= Prompt =
State how many lines of the data below contain the string "html", treating uppercase and lowercase as different. Give only the number.

Top of Record extracts

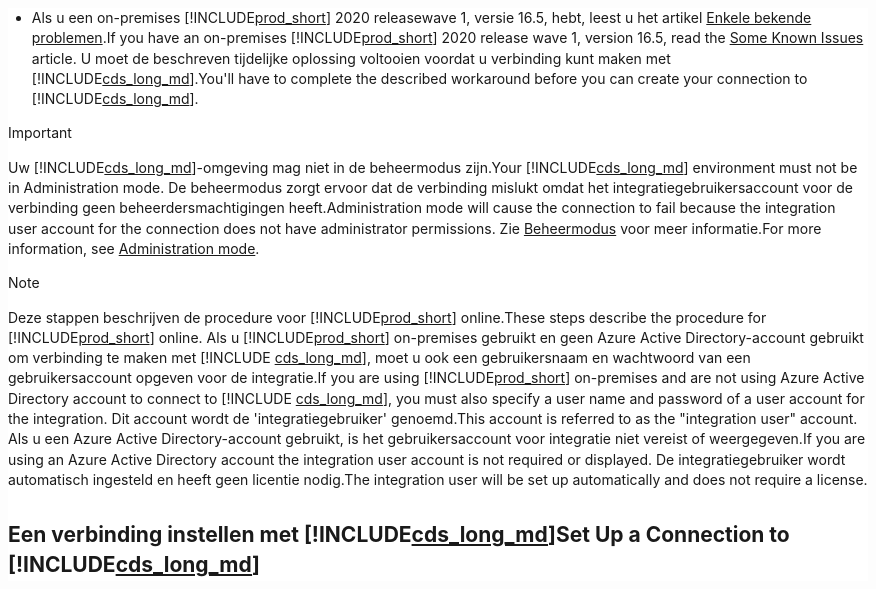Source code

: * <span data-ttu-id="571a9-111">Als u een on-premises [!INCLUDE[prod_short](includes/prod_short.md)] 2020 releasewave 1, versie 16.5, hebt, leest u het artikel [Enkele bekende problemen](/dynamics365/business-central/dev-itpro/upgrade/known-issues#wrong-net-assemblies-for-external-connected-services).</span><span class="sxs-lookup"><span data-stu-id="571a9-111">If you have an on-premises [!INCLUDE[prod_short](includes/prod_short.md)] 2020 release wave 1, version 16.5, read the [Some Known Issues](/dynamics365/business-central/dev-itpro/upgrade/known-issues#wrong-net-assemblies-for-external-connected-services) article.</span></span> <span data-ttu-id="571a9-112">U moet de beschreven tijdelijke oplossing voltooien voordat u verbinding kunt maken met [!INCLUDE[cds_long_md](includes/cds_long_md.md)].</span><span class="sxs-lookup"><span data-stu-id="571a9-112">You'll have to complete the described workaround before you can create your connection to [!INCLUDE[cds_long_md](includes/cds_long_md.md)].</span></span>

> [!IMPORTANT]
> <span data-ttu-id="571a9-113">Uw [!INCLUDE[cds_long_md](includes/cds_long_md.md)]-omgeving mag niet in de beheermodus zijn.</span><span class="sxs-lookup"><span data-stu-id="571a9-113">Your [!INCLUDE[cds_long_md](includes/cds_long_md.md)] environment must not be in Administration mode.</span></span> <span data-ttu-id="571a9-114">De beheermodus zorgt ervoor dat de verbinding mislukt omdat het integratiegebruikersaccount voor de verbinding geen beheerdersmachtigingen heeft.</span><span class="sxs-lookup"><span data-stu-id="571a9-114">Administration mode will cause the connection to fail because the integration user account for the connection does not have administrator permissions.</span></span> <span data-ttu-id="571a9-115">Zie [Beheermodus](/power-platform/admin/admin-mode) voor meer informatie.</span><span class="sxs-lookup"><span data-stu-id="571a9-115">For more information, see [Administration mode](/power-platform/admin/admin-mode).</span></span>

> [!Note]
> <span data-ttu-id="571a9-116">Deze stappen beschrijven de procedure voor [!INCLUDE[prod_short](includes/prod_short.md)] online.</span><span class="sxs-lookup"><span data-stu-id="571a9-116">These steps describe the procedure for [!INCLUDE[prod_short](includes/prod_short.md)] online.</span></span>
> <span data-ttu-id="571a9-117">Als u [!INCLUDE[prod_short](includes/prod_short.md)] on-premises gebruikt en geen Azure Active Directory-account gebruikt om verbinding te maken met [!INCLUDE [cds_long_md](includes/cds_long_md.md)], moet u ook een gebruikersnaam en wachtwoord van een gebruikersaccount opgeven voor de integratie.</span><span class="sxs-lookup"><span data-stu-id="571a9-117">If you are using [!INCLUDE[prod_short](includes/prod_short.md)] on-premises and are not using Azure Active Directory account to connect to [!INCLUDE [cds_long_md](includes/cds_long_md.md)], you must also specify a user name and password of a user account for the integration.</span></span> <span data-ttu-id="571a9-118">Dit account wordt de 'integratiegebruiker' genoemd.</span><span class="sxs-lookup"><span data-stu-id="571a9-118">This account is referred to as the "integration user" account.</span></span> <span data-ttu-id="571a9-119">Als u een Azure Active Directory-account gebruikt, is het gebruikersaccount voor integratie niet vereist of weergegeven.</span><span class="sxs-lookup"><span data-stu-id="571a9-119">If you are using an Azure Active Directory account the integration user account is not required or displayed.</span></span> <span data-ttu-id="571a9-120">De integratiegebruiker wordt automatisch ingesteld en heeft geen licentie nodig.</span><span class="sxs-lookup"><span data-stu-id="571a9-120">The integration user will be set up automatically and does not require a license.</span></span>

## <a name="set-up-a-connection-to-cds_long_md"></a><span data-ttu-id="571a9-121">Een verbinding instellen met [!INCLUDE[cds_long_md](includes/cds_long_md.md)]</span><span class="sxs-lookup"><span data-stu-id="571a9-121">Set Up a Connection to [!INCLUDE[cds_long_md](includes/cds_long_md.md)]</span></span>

Bottom of Record extracts
Top of Record extracts

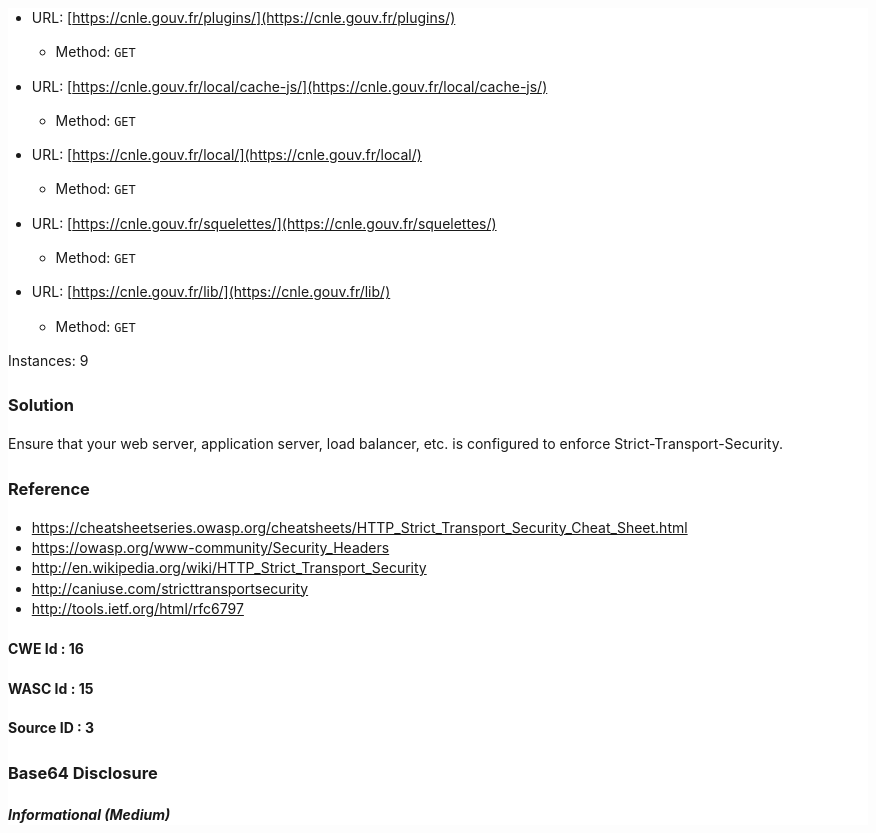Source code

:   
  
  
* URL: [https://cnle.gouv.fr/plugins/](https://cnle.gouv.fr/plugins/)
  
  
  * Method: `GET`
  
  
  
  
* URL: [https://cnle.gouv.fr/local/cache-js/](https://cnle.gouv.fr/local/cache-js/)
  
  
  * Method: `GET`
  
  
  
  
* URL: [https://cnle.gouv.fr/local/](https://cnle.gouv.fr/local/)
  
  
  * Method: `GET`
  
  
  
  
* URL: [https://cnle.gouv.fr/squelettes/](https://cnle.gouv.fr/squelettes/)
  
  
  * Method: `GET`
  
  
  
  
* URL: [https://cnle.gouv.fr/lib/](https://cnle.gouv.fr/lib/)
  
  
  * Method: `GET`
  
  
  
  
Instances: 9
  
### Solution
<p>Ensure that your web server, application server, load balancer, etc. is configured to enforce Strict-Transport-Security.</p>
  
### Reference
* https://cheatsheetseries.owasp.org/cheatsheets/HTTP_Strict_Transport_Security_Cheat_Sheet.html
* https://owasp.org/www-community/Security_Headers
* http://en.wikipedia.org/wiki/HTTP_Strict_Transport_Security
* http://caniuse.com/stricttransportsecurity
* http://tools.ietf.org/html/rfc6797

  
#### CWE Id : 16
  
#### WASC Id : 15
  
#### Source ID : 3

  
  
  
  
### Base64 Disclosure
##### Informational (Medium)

Bottom of Record extracts

= Solution for this problem =
2